Prawo krwi zadebiutowało w 1995 roku i jest pierwszą duża grą wydaną przez Techland (wcześniej, w 1994 roku, ukazały się Alert X i Tales), który wcześniej zajmował się tłumaczeniem i dystrybucją oprogramowania. “Z założenia miał to być produkt rewolucyjny. W roku wydania gry (1995) mocno ją reklamowano w amigowej (i nie tylko) prasie, a oczy potencjalnych kupców przyciągały slogany pojawiąjące się między innymi na pudełku” – wspominał Benedykt Dziubałtowski na łamach Polskiego Portalu Amigowego. Niektórzy widzieli w tym tytule nawet konkurencję dla szalenie popularnego wówczas Mortal Kombat 3. Rewolucji ostatecznie nie było, lecz stworzone przez Myys Art Prawo krwi stało się bardzo bliskie rodzimym graczom. Trudno się dziwić – “polskość” tej produkcji aż razi w oczy.
W tym jakże swojskim tytule gracze mogli wcielić się w komandosa GROM-u w przebraniu dresika, którego celem jest pozbycie się lokalnej mafii. Lwia część rozgrywki to chodzona bijatyka, ale znalazło się też miejsce na segment strzelany rodem z Wolfensteina 3D oraz niezbyt efektowny pościg. Można więc powiedzieć, że Prawo krwi to swoiste połączenie trzech różnych gier w ramach jednej historii.
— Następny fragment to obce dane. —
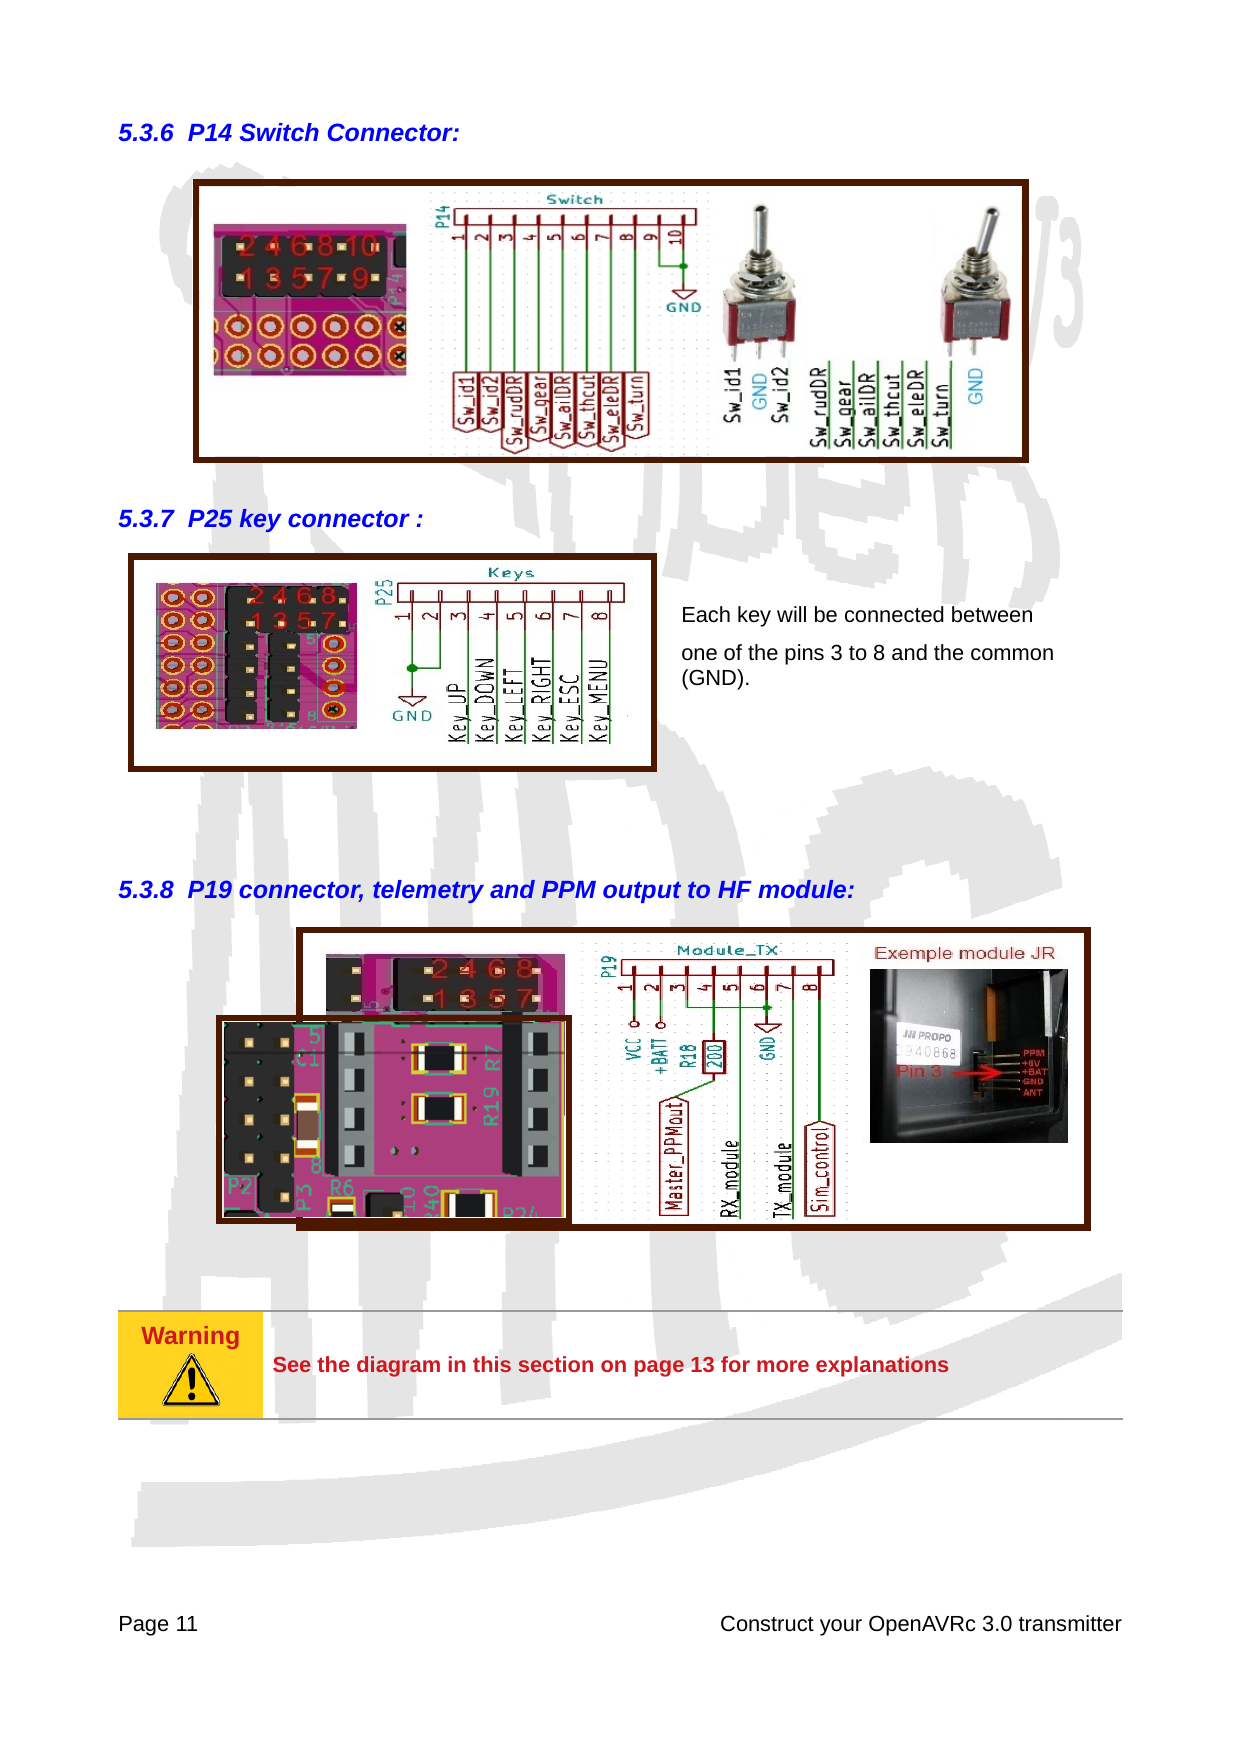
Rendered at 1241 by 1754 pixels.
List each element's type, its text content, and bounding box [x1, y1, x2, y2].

picture [303, 933, 1084, 1224]
text one of the pins 3 to 8 and the common (GND). [657, 640, 1122, 690]
picture [158, 1349, 224, 1410]
picture [202, 188, 1019, 455]
subtitle 5.3.6 P14 Switch Connector: [118, 118, 1122, 147]
table_header Warning [118, 1312, 263, 1418]
subtitle 5.3.7 P25 key connector : [118, 504, 1122, 533]
picture [224, 1021, 565, 1218]
text Each key will be connected between [657, 602, 1122, 627]
subtitle 5.3.8 P19 connector, telemetry and PPM output to HF module: [118, 874, 1122, 903]
table_header See the diagram in this section on page 13 for more explanations [264, 1312, 1122, 1418]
Pomimo ambitnych planów stworzenia rodzimej konkurencji dla Mortala, Prawo Krwi nie zdobyło powszechnego poklasku. Choć gra podobno nie sprzedała się źle, raczej nie wpisała się też do kanonu tytułów kultowych, jak na przykład równie swojski Franko. Techland wyrósł jednak na jedno z największych i najbardziej cenionych studiów na świecie i nawet wspomnienie średniej przygody w otoczeniu szarych blokowisk mu tego nie odbierze.